Bien que sa libération soit théoriquement possible depuis 1999, ses précédentes demandes avaient été systématiquement rejetées. Une tentative en 2013 avait échoué en raison de l’absence d’un arrêté d’expulsion, les autorités françaises n’ayant pas trouvé de pays prêt à l’accueillir. Ce vendredi 15 novembre, la justice a finalement changé de position : le tribunal d’application des peines a accordé la onzième demande de libération conditionnelle de Georges Ibrahim Abdallah. Bien que le procureur national antiterroriste (PNAT) ait annoncé son intention de faire appel, cette décision marque un tournant dans l’histoire de l’un des plus anciens prisonniers politiques de France.

Un tribunal français a ordonné vendredi la libération de Georges Abdallah, le révolutionnaire libanais emprisonné en France, en détention depuis 40 ans.

Le tribunal a décidé qu’Abdallah, arrêté pour la première fois en 1984 et condamné en 1987, serait libéré le 6 décembre, à condition qu’il quitte la France.

Le parquet antiterroriste français a informé qu’il ferait appel de cette décision.

« Dans une décision datée de ce jour, le tribunal a accordé à Georges Ibrahim Abdallah une libération conditionnelle à compter du 6 décembre, sous réserve qu’il quitte le territoire français et qu’il n’y réapparaisse pas », ont déclaré les procureurs.

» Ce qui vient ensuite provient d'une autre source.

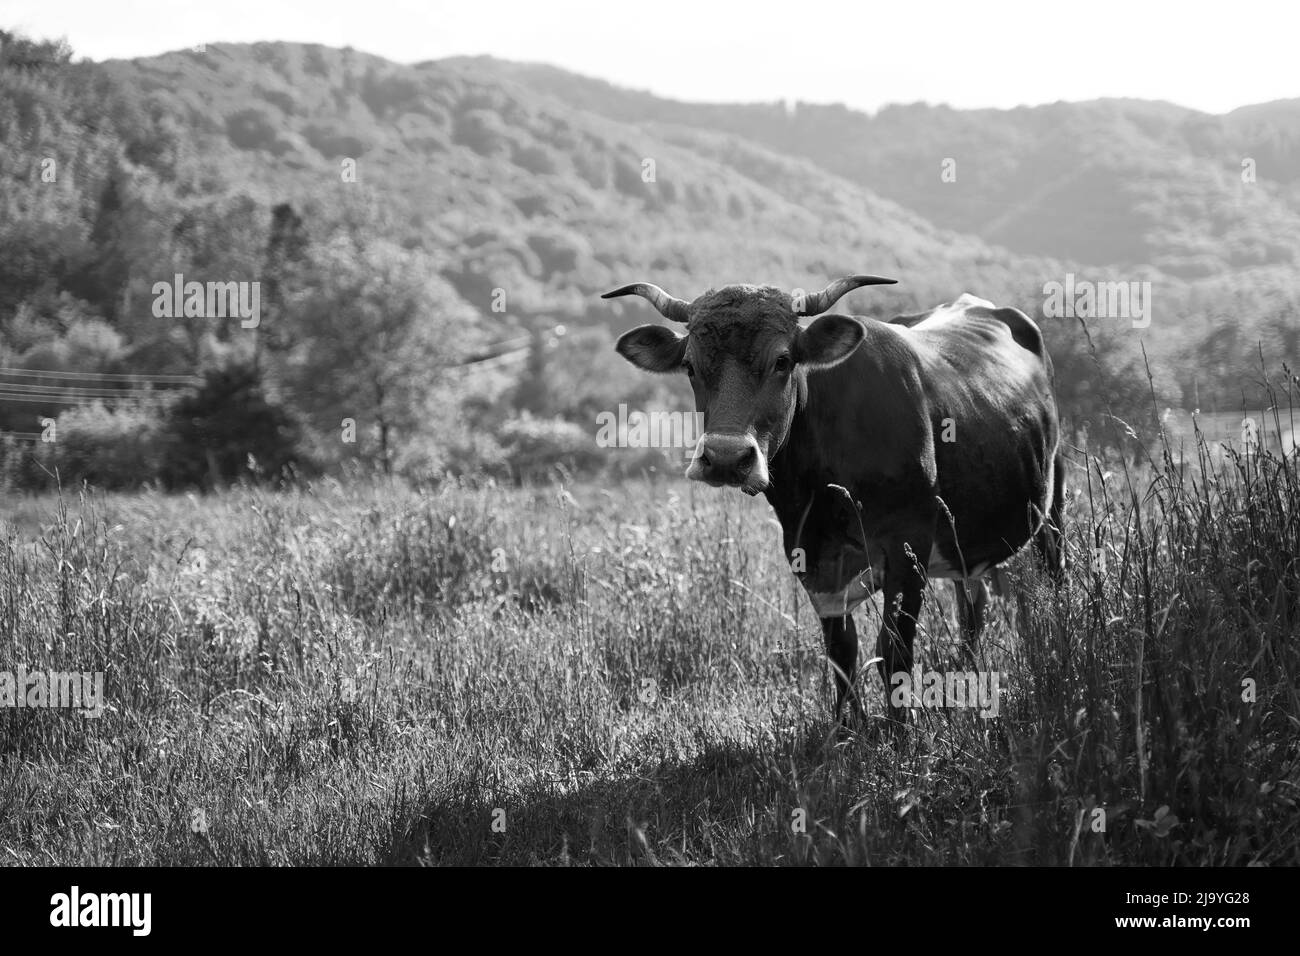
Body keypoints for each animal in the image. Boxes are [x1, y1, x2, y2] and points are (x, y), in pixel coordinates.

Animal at [603, 277, 1060, 723]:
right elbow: (842, 651)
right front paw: (846, 728)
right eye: (691, 366)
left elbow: (894, 649)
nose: (725, 458)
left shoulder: (909, 542)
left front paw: (901, 732)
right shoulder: (810, 555)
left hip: (1052, 502)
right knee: (973, 606)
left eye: (782, 361)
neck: (821, 491)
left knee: (1050, 579)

Au fil des ans, des députés de gauche et des organisations de défense des droits de l’homme, comme la Ligue des droits de l’homme (LDH) et même le chef des renseignements français, ont appelé à sa libération.

Le plus ancien prisonnier d’Europe

Abdallah, ancien membre du Front populaire de libération de la Palestine (FPLP), a déjà purgé 40 ans de prison, ce qui fait de lui le plus ancien prisonnier d’Europe.

Il a fondé le groupe des Fractions armées révolutionnaires libanaises (FARL), d’obédience marxiste-léniniste, qui a revendiqué quatre attentats en France dans les années 1980.

Le révolutionnaire libanais a été accusé d’avoir participé à l’assassinat de l’attaché militaire américain Charles Robert Ray et du diplomate israélien Yacov Barsimantov en 1982, et a été condamné sur la base de ces accusations.

Abdallah n’a jamais donné suite à la liste d’accusations et a estimé que la justice française sortait « de manière ignoble » l’action de la Résistance de son contexte.

Lors de son procès pour l’assassinat présumé des diplomates, Abdallah a été condamné à la perpétuité, une peine nettement plus sévère que les dix ans requis par les procureurs. Son avocat, Jacques Verges, a qualifié cette condamnation de « déclaration de guerre ».

Aujourd’hui âgé de 73 ans, Abdallah affirme qu’il est un « combattant » qui défend les droits des Palestiniens, et non un « criminel ». Il s’agit de sa onzième tentative de libération conditionnelle.

Il est devenu éligible à la libération conditionnelle en 1999, mais toutes les demandes précédentes ont été rejetées, sauf en 2013, lorsque sa libération a été conditionnée à son expulsion de France.

Cependant, le ministre de l’Intérieur de l’époque, Manuel Valls, a refusé d’appliquer cette décision, maintenant Abdallah en prison.